Agencies silent on big power windfalls

November 14, 2007|By JAY HANCOCK

On Sept. 14, 2004, a tipster urged electricity administrators to investigate a power generation plant that seemed to be charging extra-high prices during times of stress on the grid.

The inquiry found that a lack of competition allowed the plant to reap outsized profits - an "excess" $20 million just in one two-week period.

The windfall seemed so blatant that Joseph Bowring, market monitor for the Mid-Atlantic grid manager PJM Interconnection, wanted the government to slap controls not only on the plant in question but on every other generator not subject to price caps in times of high demand.

It was a stunning moment - or would have been if anybody knew about it.

At a time when electricity prices were already rising thanks to deregulation, PJM's own watchdog found that unidentified customers were being overcharged for power and wanted to correct it.

But PJM and federal regulators never acted on his concerns.

Disturbing new details about the incident have emerged from a PJM examination into Bowring's claims that grid managers stifled his ability to police profiteering.
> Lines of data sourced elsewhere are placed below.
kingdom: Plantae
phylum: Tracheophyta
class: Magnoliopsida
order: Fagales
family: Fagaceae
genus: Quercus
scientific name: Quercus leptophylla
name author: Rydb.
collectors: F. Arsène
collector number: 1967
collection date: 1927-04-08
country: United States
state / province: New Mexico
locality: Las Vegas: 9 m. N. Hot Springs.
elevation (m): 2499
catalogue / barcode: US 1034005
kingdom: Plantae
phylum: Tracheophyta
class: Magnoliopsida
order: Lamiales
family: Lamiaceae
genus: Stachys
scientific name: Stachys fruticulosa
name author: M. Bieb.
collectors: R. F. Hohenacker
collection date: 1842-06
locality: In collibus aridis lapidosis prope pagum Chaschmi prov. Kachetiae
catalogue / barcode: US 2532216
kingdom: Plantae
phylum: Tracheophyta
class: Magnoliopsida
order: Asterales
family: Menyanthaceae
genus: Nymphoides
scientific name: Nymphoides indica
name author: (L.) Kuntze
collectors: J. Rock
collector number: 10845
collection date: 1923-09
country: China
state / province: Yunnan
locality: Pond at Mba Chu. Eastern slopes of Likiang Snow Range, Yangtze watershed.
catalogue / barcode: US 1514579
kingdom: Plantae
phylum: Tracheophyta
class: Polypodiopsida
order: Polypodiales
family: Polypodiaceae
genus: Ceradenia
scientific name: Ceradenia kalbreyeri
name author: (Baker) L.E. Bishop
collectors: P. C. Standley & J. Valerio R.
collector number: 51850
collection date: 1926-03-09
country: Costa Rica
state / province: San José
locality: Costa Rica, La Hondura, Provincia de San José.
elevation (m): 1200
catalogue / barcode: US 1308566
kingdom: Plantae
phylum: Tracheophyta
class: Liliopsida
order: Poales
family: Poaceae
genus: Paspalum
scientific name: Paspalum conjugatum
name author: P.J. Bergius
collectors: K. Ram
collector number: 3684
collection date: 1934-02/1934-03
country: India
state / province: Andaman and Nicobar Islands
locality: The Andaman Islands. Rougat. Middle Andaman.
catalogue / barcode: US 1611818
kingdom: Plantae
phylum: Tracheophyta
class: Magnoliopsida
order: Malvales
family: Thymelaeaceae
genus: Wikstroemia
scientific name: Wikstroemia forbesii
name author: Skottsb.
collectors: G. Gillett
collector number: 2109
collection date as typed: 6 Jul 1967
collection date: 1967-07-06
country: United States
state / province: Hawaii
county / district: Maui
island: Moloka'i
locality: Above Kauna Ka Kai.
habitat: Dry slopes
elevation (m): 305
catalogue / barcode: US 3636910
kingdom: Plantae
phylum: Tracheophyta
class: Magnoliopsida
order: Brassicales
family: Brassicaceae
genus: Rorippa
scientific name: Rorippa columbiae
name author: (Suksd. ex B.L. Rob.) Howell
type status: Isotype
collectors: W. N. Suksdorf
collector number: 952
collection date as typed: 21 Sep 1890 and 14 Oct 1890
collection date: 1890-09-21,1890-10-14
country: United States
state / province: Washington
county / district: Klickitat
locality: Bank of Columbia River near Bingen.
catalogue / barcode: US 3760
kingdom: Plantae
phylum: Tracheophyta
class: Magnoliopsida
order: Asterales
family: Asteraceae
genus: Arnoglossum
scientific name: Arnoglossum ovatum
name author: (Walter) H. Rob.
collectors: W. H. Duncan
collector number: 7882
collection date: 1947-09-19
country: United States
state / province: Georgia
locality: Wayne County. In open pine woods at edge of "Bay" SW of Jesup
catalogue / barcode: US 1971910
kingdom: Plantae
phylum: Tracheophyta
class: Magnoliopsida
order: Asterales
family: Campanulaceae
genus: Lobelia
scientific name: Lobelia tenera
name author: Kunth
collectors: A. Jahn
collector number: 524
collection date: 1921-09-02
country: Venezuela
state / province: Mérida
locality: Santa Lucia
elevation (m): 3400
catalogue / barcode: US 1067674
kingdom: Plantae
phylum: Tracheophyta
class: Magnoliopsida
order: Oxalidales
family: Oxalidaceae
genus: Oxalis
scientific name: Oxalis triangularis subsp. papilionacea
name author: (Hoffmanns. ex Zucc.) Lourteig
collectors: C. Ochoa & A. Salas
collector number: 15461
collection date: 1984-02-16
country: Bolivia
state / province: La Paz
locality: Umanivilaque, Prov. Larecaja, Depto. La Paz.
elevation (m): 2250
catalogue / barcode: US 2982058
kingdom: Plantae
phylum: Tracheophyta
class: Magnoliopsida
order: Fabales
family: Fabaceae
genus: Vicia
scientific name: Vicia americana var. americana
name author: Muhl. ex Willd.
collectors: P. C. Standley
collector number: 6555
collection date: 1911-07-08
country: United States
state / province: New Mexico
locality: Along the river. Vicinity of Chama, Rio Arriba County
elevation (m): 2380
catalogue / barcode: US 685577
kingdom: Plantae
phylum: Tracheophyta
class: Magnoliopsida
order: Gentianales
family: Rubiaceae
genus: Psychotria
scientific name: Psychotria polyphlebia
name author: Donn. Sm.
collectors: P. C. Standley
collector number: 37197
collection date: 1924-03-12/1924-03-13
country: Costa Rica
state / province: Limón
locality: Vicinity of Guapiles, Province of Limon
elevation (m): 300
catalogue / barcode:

Among other things, documents show that he found evidence of excess profits in 2005 and 2006, when Maryland utilities began to pass soaring wholesale-electricity costs to customers.

But don't expect to learn the identity of the company pocketing the $20 million, or expect anybody to do anything about it. Just as they did after Bowring initially raised concerns, PJM and federal regulators are switching off the light just when things look interesting.

Outsized generation profits don't explain everything about high electricity prices.

But they're a factor, and what we're learning casts new doubt on whether deregulation works as well for consumers as it does for power companies.

The summer of 2004 wasn't the hottest on record, but it still offered ample opportunity for generators in PJM's territory to make money. Based in Norristown, Pa., PJM is a nonprofit company that manages the grid in Maryland and a dozen other states.

Unlike every other U.S. grid region, PJM includes several plants whose prices aren't capped on hot days when demand soars and generators with little nearby competition can raise prices almost willy-nilly.

It was one of these plants that fetched Bowring's attention in 2004. By the next summer, documents released last week by PJM show, he was convinced the generator was exploiting grid stress to reap high prices, including once when a transformer failed and power was especially scarce.

By late last year, after more analysis, Bowring told a colleague that "the evidence is pretty overwhelming" that the generator was reaping excess profits.

That wouldn't necessarily be illegal, but it certainly increased prices for end-users. Instead of making electricity themselves, deregulated utilities such as Baltimore Gas and Electric must buy it from independent generators. It seemed an obvious case of monopoly "market power," which Bowring was hired to fight.

"Market mitigation" price controls are routine for every other regional grid in the country, but the Federal Energy Regulatory Commission allowed exemptions for certain PJM plants built in 1996 and later.

PJM refused Bowring's request to ask FERC for price caps. He did make an informal "referral" to FERC in 2005, but nothing came of it. I asked FERC why it didn't respond to the referral, but a spokeswoman said she was unable to learn the answer.

I also asked PJM spokesman Williamson to name the PJM generators exempt from price caps. He couldn't find out yesterday and might not identify them anyway, out of confidentiality concerns, he said.

Deregulation has let electricity plants charge what the market will bear. Environmental rules have prevented construction of almost any new plants, constraining supply. The economy keeps growing, increasing demand and the opportunity to raise prices. The grid manager charged with balancing the needs for profits and reasonable prices seems biased toward the former.

PJM's "investigation" of Bowring's claims of interference has produced hundreds of pages of documents and no changes. Here's the big conclusion: "There can be no minimization of the divide between Dr. Bowring and PJM Management."

Bowring will probably get his own operation instead of reporting to PJM bosses, thanks to litigation by state electricity commissions. But he'll still have to work through FERC, which seems just as tilted toward generation companies as the grid manager.

His complaints about PJM meddling could have started a process to right wrongs and improve confidence in deregulated electricity. Instead, they just show how much trouble we're in.